Following the speech there is a bit of repartee, with Festus declaring Paul mad, and Agrippa dismissively asking whether Paul was really attempting to persuade him (26:24-29). The grandees leave, declaring Paul innocent of any crime and worthy of being freed if he had not appealed to Caesar (26:30-32). The usual pattern of a declaration of innocence thus concludes the chapter and Paul’s time in Israel.
The journey to Rome follows, a chapter full of peril for our hero. It begins with one of the “we” passages (27:1-8), either a fragment of a diary of someone who was with Paul on the voyage or a literary device that brings the audience into the dramatic account of the voyage. Danger increases as the ship, sailing late in the season, encounters a storm off the southern coast of Crete (27:13-20). As the storm continues, Paul encourages his fellow-sailors to endure, since an angel had told him that he would stand before Caesar (27:21-26). After two weeks of being driven in heavy seas, Paul celebrates a eucharist (27:35) and prepared for the worst. Finally the ship runs aground, with all hands safe and sound, as Paul had predicted (27:39-44).

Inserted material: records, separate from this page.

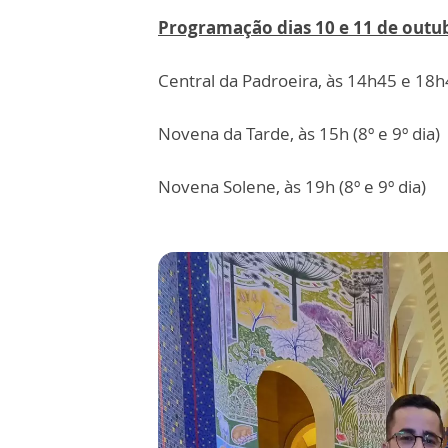
Programação dias 10 e 11 de outu
Central da Padroeira, às 14h45 e 18
Novena da Tarde, às 15h (8º e 9º dia)
Novena Solene, às 19h (8º e 9º dia)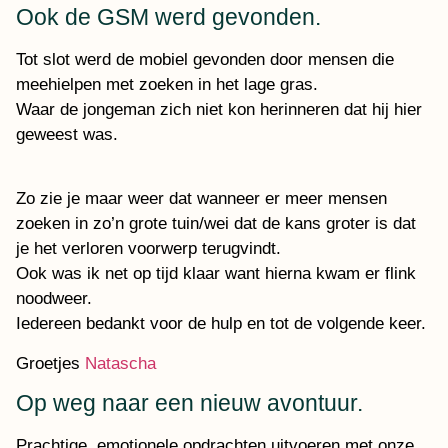
Ook de GSM werd gevonden.
Tot slot werd de mobiel gevonden door mensen die
meehielpen met zoeken in het lage gras.
Waar de jongeman zich niet kon herinneren dat hij hier
geweest was.
Zo zie je maar weer dat wanneer er meer mensen
zoeken in zo’n grote tuin/wei dat de kans groter is dat
je het verloren voorwerp terugvindt.
Ook was ik net op tijd klaar want hierna kwam er flink
noodweer.
Iedereen bedankt voor de hulp en tot de volgende keer.
Groetjes
Natascha
Op weg naar een nieuw avontuur.
Prachtige, emotionele opdrachten uitvoeren met onze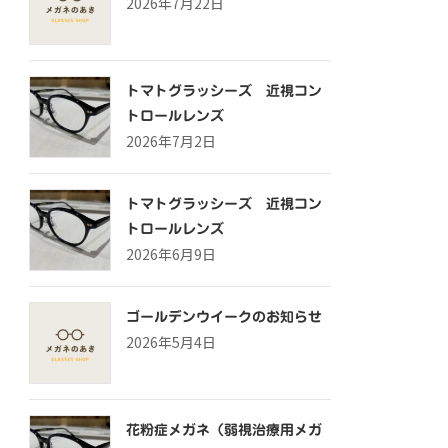
2026年7月22日
トマトグラッシーズ 近視コン
トロールレンズ
2026年7月2日
トマトグラッシーズ 近視コン
トロールレンズ
2026年6月9日
ゴールデンウイークのお知らせ
2026年5月4日
花粉症メガネ（弱視治療用メガ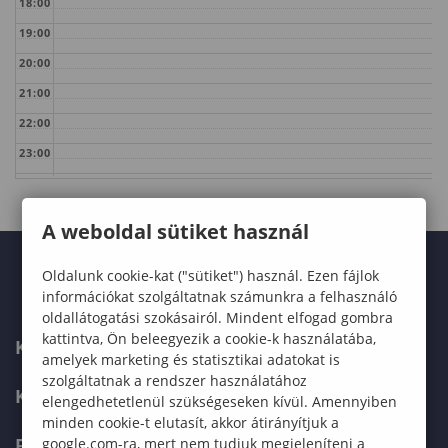
18:00
19:00
20:00
21:00
22:00
23:00
A weboldal sütiket használ
Oldalunk cookie-kat ("sütiket") használ. Ezen fájlok
információkat szolgáltatnak számunkra a felhasználó
oldallátogatási szokásairól. Mindent elfogad gombra
kattintva, Ön beleegyezik a cookie-k használatába,
KARUNK
amelyek marketing és statisztikai adatokat is
szolgáltatnak a rendszer használatához
KÉPZÉSEK
elengedhetetlenül szükségeseken kívül. Amennyiben
minden cookie-t elutasít, akkor átirányítjuk a
FELVÉTELIZŐKNEK
google.com-ra, mert nem tudjuk megjeleníteni a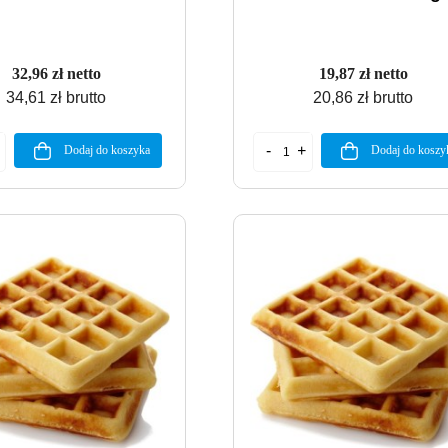
32,96 zł netto
19,87 zł netto
34,61 zł brutto
20,86 zł brutto
Dodaj do koszyka
Dodaj do koszy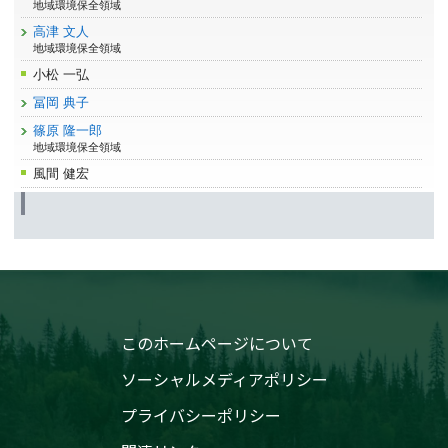
地域環境保全領域
高津 文人
地域環境保全領域
小松 一弘
冨岡 典子
篠原 隆一郎
地域環境保全領域
風間 健宏
このホームページについて
ソーシャルメディアポリシー
プライバシーポリシー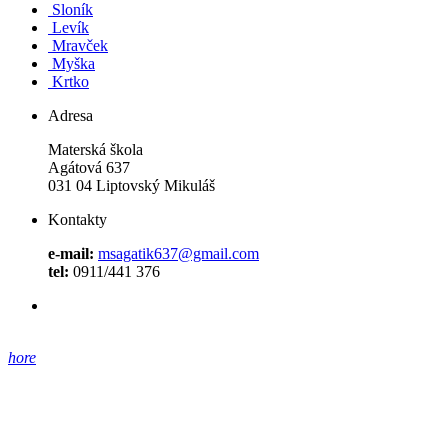
Sloník
Levík
Mravček
Myška
Krtko
Adresa
Materská škola
Agátová 637
031 04 Liptovský Mikuláš
Kontakty
e-mail:
msagatik637@gmail.com
tel:
0911/441 376
hore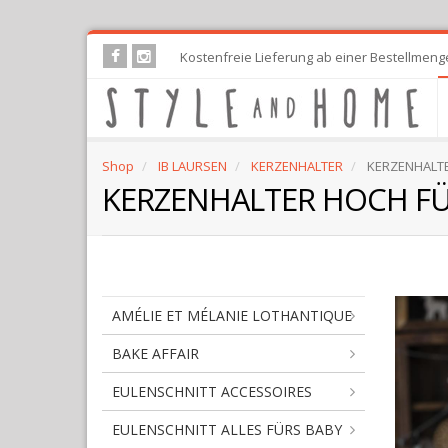
Skip
Kostenfreie Lieferung ab einer Bestellmeng
to
main
content
Shop
IB LAURSEN
KERZENHALTER
KERZENHALTE
KERZENHALTER HOCH FÜ
AMÉLIE ET MÉLANIE LOTHANTIQUE
BAKE AFFAIR
EULENSCHNITT ACCESSOIRES
EULENSCHNITT ALLES FÜRS BABY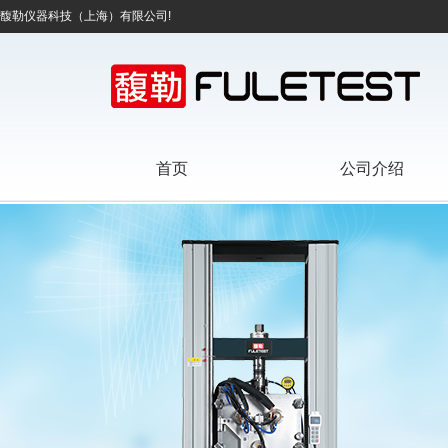
馥勒仪器科技（上海）有限公司!
首页
公司介绍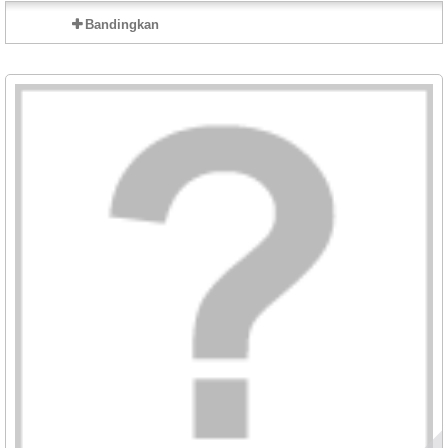
Bandingkan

The landfall turns out to be Malta, where Paul encounters natives reminiscent of the inhabitants of Lycaonia (14:8-18). These locals see a viper on Paul’s hand and expect him to die of poison. When he does not, they think him a god (28:1-6). Fortunately another local aristocrat, Publius, received Paul and his entourage, and Paul returns the favor by curing his father. After winter on Malta, Paul and his companions sail to Rome (another “we-passage,” 28:7-16). Paul has finally reached a goal envisioned in Jesus’ proclamation in 1:8 that the gospel would be preached throughout the world. It remains for Paul to do so.
The book of Acts closes with Paul preaching. After summoning leaders of the Jewish community, who profess ignorance about him (28:12-22), he tries to convince them in the usual way, arguing about Jesus from Moses and prophets (28:23). As has been the case throughout Acts, the results are mixed, with some accepting and others rejecting Paul’s message (28:24). The account of Paul’s preaching ends on a solemn note of judgment that encapsulates one of the major themes of the whole book. As Isaiah 6:9-10 said of the Israelites of his day, they listen but do not understand, look but do not see. Paul draws the inference that Luke’s narrative illustrates: salvation has been sent to the Gentiles, who will listen (28:29). Luke concludes with the note that Paul continued preaching in Rome for two years, “with boldness and without hindrance” (28:30).
Why Luke ends here has intrigued many readers over the years. Tradition stemming from the end of the first century in the First Epistle of Clement, sent from Rome to Corinth by the leadership of the Roman community, attests that Paul died as a martyr with Peter under the persecution of Christians launched by Nero in 64. Later sources give varying accounts of his martyrdom, which is monumentally memorialized in the Church of St. Paul Fuori le Mura (“Outside the Walls”). Acts, probably written well after that event, chooses not to tell the tale of martyrdom, which becomes a focal point of much later Christian hagiography. No, for our author, the true tale ends on what he takes to be the most positive note: the Gospel has been proclaimed, and as his readers would know, it took root in the soil of Italy.